CANNES FESTIVAL-“Paradise: Love” (directed by Ulrich Seidl)

Last Updated: March 29, 2013By Tags: ,

There’s potential for vice in the leitmotif of Ulrich Seidl’s “Paradise: Love”: aging alone will make you do strange things.

When Teresa (Margarethe Tiesel), an Austrian divorcée pushing sixty travels to Kenya, it’s to experience a duplicitous nirvana of sea, sand and the local sexual tourism. She seeks men and the carnal pleasures afforded by them on a continent she knows nothing about.

Local youth swarms Kenya’s beach resorts peddling beach jewelry, tours, and sex and bloated, pink-hued sugar mamas like Teresa come in hoards and with well-garnished wallets. Seidl’s film makes a statement both about our hypersexualized society and Africa’s submissive tendencies.

Once settled at her hotel Teresa meets up with other women at the downstairs bar; they have their cocktails, and laugh at the locals’ simple demeanor. Give those chubby lasses a chance and they’ll colonize everything around them, likely, starting with the male genitalia. The greed of the Westerner is on full display in “Paradies.”

Teresa has her first bi-racial sexual encounter in a dilapidated motel. Things don’t go so well, she wants tenderness and his is a more straightforward approach.

Not one to be defeated she repeats the encounter with a variety of partners, each time unloading an increasing amount of cash due to various relatives of the men suddenly taking ill or getting into accidents of all kinds.

In one telling scene Teresa snaps a picture of her dreadlocked beau’s dong while he’s asleep. The symbolism is so formidable it’s almost too much to bear. The black man’s been roped up but it’s all the same “hakuna matata” to him (“no problem” in Swahili). For the women, of course, this kind of degradation of themselves and other human beings is “kein problem.”

Afterwards, I wondered why Seidl decided to use the themes of slavery and imperialism. In production notes the filmmaker said, “I chose Africa because I was interested in the […] wounds from its European colonial past.

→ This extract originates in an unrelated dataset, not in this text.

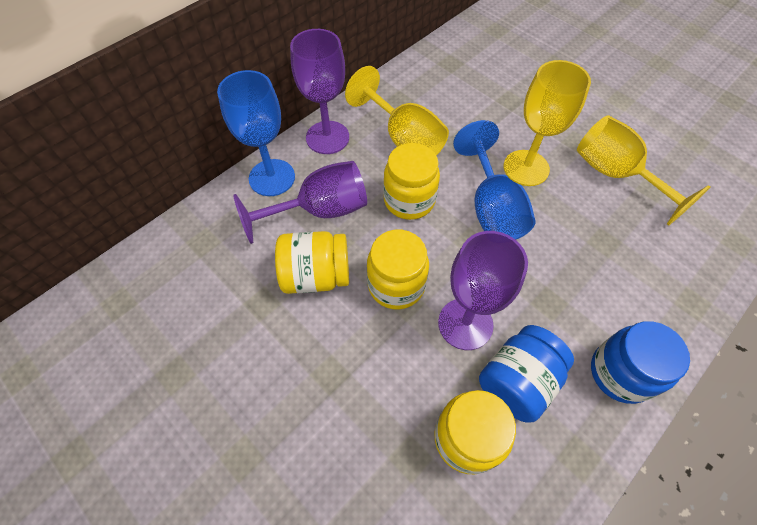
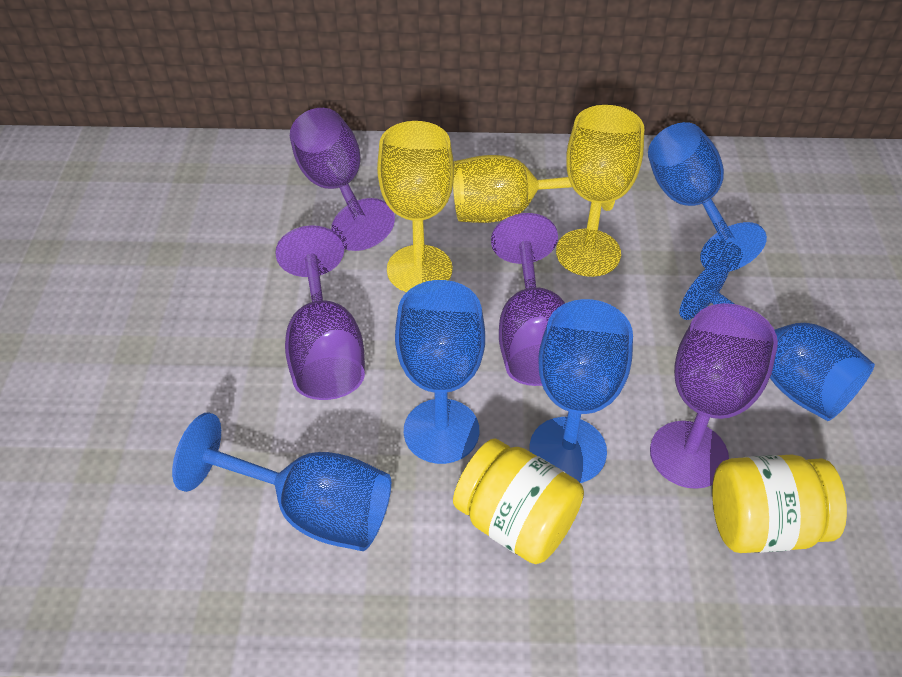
blue goblet: 2 -> 5
blue jar: 2 -> 0
purple goblet: 3 -> 4
yellow jar: 4 -> 2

Africa cast its spell over me: by its diversity and contradictions, horrors and beauty, poverty and wealth from tourism (which is itself nothing more than an updated colonialism).”

Seidl did not work with a script to produce “Paradise,” prefering that actors improvised; scenes were shot in chronological order.

“Paradise” is well worth the time—a total must-see movie.

Seidl was previously at Cannes with his film “Import Export.”